Figure 4. Deletion of asdA gene in E. ictaluri.

A. Deletion map of ΔasdA01; B. Genotype verification of J112 ΔasdA01 by PCR; C. Phenotype of E. ictaluri J111 ΔasdA01 and J112 ΔasdA01 mutants. The strains were grown in BHI at 28°C with agitation (180 r.p.m.).

Figure 5. Complementation of representative ΔasdA mutant strains with E. ictaluri asdA gene.

(A–D) Growth of representative ΔasdA mutant strains complemented with asdA from E. ictaluri. pEZ140 (SD-asdA); pEZ142 (P_asdA-asdA); The strains were grown in BHI at 28°C with agitation (180 r.p.m.); (E) Promoter region of asdA gene from E. ictaluri and representative strains.

Figure 6. Growth of E. ictaluri ΔasdA01 complemented with asdB from Streptococcus mutans.

The strains were gown in BHI at 28°C with agitation (180 r.p.m.).

Figure 7. Complementation of asdA gene with Asd⁺ vectors.

(A) Plasmid profile of E. ictaluri ΔasdA01 complemented with AsdA⁺ vectors of different copy number. pEI1 (5.7 kb), pEI2 (4.9 kb), pYA3620 (3169 bp), pYA3493 (3113 bp), pYA3341 (2595 bp); Supercoiling ladder, from the top to the bottom: 16210 bp, 14174 bp, 12138 bp, 10102 bp, 8066 bp, 7045 bp, 6030 bp, 5012 bp, 3990 bp, 2972, 2067 bp; (B) Growth of E. ictaluri ΔasdA01 complemented with different AsdA⁺ vectors; The strains were grown in BHI at 28°C with agitation (180 r.p.m.).

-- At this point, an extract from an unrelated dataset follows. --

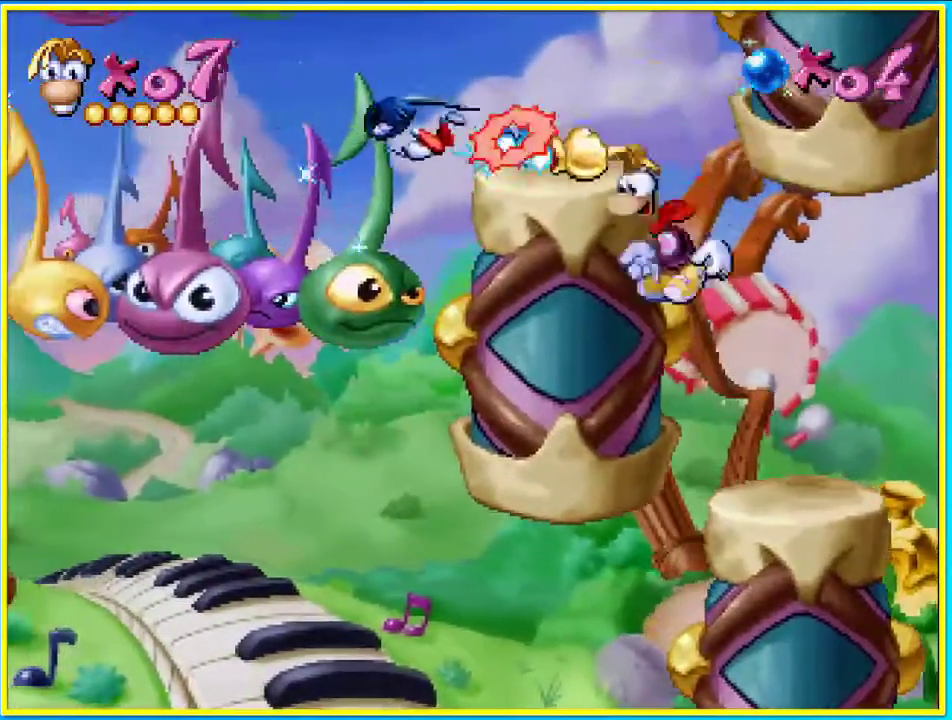
{"buttons": ["CROSS", "DPAD_LEFT"], "left_stick": "center", "right_stick": "center", "events": []}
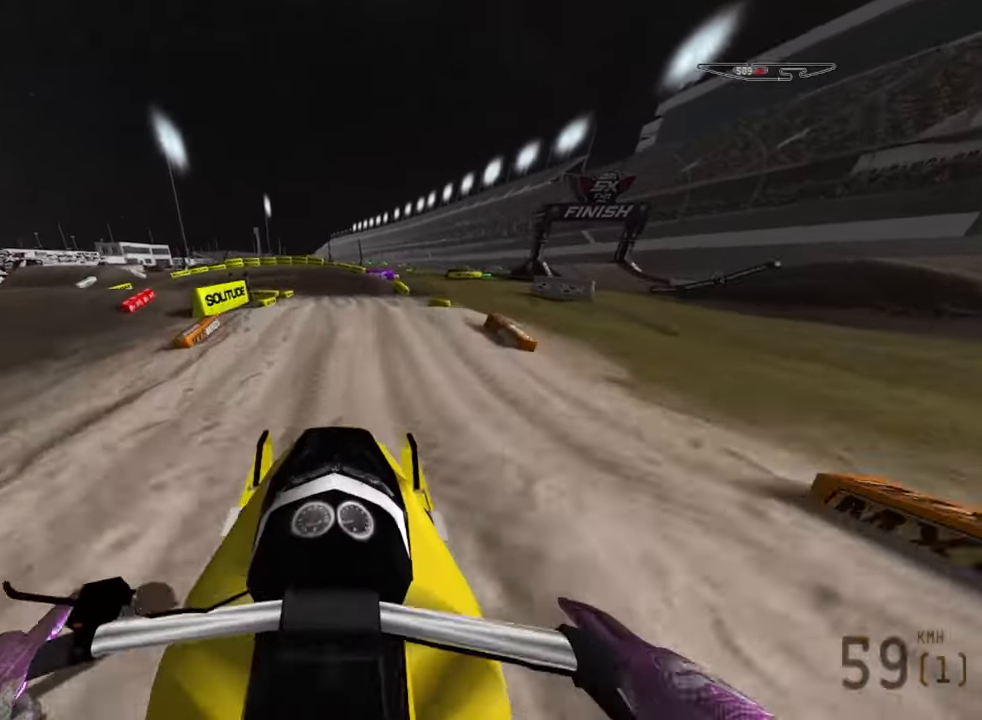
Gameplay with a controller (PlayStation layout); each line is a JSON object with the inputs held at the frame after it. "events" lists button and stick changes between this image and that frame as [ms after this image, input, new state], when the widget could be followed in between.
{"buttons": ["R2"], "left_stick": "down", "right_stick": "up", "events": [[167, "left_stick", "down"], [267, "R2", "down"]]}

Figure 8. Synthesis of heterologous antigens in E. ictaluri J112 ΔasdA01 by using AsdA⁺ expression vectors.

A. Plasmid profile of J112 (pYA3994); B. Expression of GFP J112 (pYA3994); C. Expression and secretion of Y. pestis LcrV antigen by J112 (pYA3840); D. Expression and secretion of S. pneumoniae PspA-Rx1 antigen by J112 (pYA4088).